Assigned task: For the listing below, state how many lines include "Προσθήκη". The number alone is the answer.

Material to process Start Marker

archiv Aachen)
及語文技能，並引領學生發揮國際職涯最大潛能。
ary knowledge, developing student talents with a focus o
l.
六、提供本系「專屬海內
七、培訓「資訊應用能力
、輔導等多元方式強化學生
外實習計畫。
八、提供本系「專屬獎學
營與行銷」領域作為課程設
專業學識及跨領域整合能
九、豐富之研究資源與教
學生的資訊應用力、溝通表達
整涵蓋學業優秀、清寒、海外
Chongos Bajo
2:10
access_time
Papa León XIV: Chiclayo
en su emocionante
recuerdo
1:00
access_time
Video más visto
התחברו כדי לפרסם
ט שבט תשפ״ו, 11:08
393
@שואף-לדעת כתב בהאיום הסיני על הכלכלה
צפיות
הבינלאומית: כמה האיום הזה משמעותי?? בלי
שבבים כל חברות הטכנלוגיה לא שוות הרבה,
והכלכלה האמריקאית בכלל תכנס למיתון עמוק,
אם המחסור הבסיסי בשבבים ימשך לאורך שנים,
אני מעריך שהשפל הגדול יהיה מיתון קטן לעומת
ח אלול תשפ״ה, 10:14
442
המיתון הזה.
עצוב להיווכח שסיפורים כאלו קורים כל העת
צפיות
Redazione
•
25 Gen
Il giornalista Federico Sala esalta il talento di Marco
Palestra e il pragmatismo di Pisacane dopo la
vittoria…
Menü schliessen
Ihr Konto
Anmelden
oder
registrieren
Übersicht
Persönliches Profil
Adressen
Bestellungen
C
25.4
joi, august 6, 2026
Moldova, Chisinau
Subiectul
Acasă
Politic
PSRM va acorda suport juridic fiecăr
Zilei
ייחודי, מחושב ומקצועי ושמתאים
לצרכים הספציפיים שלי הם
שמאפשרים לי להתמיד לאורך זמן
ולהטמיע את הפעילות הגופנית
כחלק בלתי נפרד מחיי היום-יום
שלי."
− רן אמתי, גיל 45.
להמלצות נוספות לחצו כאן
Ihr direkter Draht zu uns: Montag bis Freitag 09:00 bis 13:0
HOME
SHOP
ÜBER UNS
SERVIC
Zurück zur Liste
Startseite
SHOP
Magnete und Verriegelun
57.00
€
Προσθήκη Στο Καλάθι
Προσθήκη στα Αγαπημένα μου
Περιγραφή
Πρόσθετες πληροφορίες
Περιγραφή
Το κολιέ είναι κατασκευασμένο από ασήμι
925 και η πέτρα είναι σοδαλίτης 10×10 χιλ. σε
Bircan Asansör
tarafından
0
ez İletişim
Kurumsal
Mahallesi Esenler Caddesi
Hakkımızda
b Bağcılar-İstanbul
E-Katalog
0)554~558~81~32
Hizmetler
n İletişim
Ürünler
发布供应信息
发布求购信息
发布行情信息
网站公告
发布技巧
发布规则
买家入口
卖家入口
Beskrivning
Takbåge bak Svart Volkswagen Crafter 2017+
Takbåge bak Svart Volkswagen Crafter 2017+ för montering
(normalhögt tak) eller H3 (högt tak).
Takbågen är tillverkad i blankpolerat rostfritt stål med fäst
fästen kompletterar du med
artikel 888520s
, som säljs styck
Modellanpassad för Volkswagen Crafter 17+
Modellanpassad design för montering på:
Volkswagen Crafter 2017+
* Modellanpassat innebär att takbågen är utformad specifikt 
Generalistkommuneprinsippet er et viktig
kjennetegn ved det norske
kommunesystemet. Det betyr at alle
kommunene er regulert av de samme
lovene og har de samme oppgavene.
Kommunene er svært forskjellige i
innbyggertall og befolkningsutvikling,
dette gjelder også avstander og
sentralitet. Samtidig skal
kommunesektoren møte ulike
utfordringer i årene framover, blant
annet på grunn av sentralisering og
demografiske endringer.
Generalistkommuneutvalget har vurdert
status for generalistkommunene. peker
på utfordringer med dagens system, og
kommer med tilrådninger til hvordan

Material to process End Marker

Task answer: 2